## Description of the task:
Show all lines of the listing that hold the word "with".

## Provided entries:
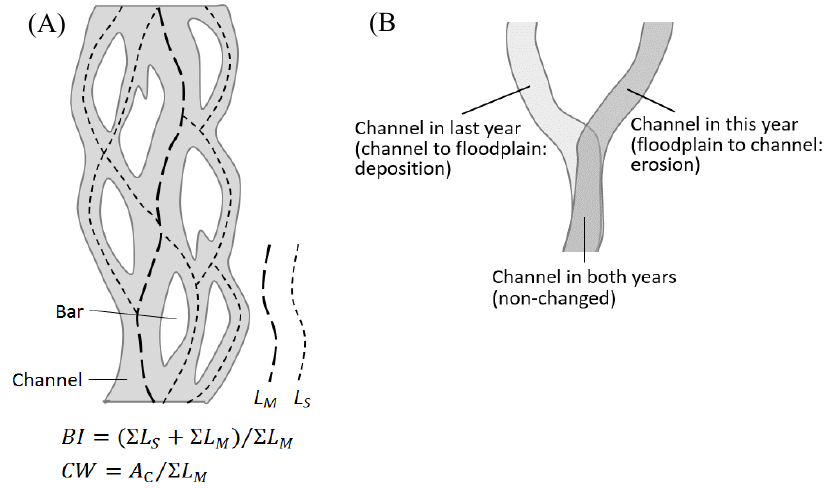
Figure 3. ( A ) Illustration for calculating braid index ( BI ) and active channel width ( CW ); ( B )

* * *

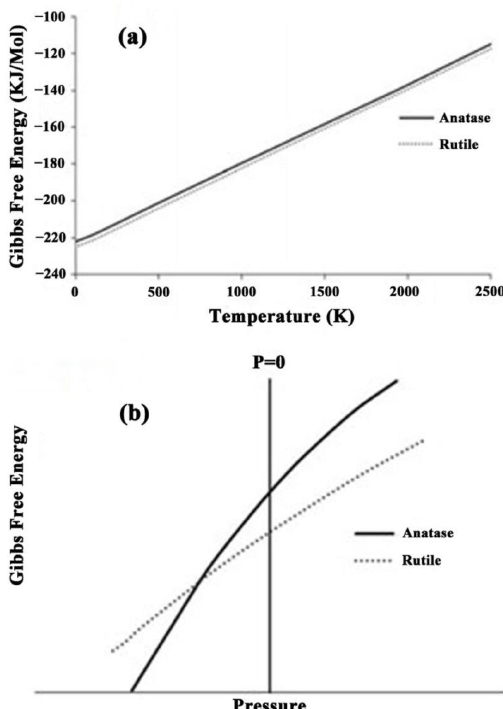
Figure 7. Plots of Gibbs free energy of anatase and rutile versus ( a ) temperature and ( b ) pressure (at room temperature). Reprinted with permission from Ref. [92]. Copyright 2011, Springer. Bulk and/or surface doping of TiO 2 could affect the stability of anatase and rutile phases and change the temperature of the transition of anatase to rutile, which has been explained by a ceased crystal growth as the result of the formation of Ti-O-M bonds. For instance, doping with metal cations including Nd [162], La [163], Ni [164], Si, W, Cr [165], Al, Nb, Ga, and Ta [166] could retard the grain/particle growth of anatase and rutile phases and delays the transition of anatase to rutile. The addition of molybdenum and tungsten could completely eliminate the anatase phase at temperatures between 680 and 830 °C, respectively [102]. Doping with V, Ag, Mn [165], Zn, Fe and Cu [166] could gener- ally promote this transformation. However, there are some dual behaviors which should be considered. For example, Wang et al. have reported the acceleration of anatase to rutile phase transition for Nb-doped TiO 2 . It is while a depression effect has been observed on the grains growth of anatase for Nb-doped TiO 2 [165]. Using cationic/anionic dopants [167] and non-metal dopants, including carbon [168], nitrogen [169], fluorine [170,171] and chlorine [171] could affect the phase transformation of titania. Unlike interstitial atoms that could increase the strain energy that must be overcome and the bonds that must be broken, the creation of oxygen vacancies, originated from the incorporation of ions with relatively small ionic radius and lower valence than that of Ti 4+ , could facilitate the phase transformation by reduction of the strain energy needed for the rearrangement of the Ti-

--

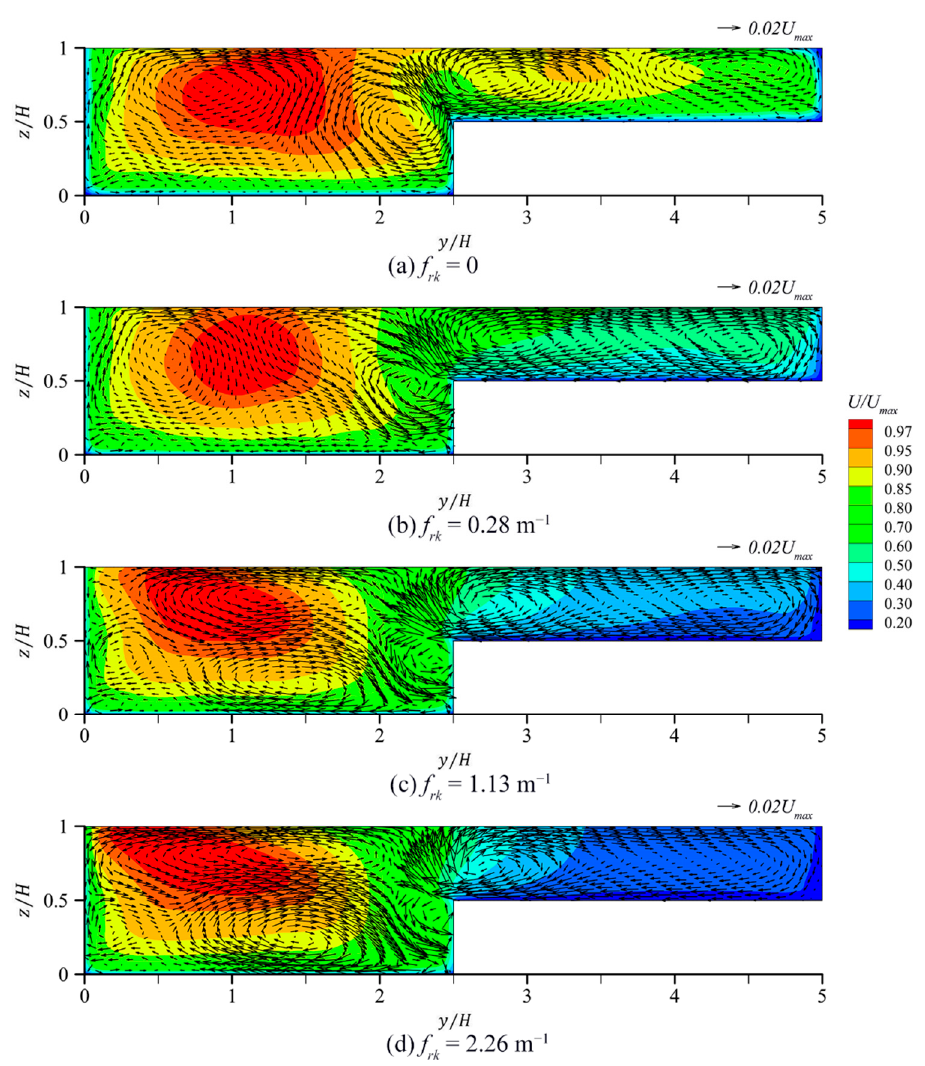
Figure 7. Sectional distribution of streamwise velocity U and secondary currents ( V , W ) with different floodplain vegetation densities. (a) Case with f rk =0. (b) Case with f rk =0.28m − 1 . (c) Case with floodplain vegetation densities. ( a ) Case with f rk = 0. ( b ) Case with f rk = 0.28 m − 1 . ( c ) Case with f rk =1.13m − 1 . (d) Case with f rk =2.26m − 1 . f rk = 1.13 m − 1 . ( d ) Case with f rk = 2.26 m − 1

## The answer:
Figure 7. Plots of Gibbs free energy of anatase and rutile versus ( a ) temperature and ( b ) pressure (at room temperature). Reprinted with permission from Ref. [92]. Copyright 2011, Springer. Bulk and/or surface doping of TiO 2 could affect the stability of anatase and rutile phases and change the temperature of the transition of anatase to rutile, which has been explained by a ceased crystal growth as the result of the formation of Ti-O-M bonds. For instance, doping with metal cations including Nd [162], La [163], Ni [164], Si, W, Cr [165], Al, Nb, Ga, and Ta [166] could retard the grain/particle growth of anatase and rutile phases and delays the transition of anatase to rutile. The addition of molybdenum and tungsten could completely eliminate the anatase phase at temperatures between 680 and 830 °C, respectively [102]. Doping with V, Ag, Mn [165], Zn, Fe and Cu [166] could gener- ally promote this transformation. However, there are some dual behaviors which should be considered. For example, Wang et al. have reported the acceleration of anatase to rutile phase transition for Nb-doped TiO 2 . It is while a depression effect has been observed on the grains growth of anatase for Nb-doped TiO 2 [165]. Using cationic/anionic dopants [167] and non-metal dopants, including carbon [168], nitrogen [169], fluorine [170,171] and chlorine [171] could affect the phase transformation of titania. Unlike interstitial atoms that could increase the strain energy that must be overcome and the bonds that must be broken, the creation of oxygen vacancies, originated from the incorporation of ions with relatively small ionic radius and lower valence than that of Ti 4+ , could facilitate the phase transformation by reduction of the strain energy needed for the rearrangement of the Ti-
Figure 7. Sectional distribution of streamwise velocity U and secondary currents ( V , W ) with different floodplain vegetation densities. (a) Case with f rk =0. (b) Case with f rk =0.28m − 1 . (c) Case with floodplain vegetation densities. ( a ) Case with f rk = 0. ( b ) Case with f rk = 0.28 m − 1 . ( c ) Case with f rk =1.13m − 1 . (d) Case with f rk =2.26m − 1 . f rk = 1.13 m − 1 . ( d ) Case with f rk = 2.26 m − 1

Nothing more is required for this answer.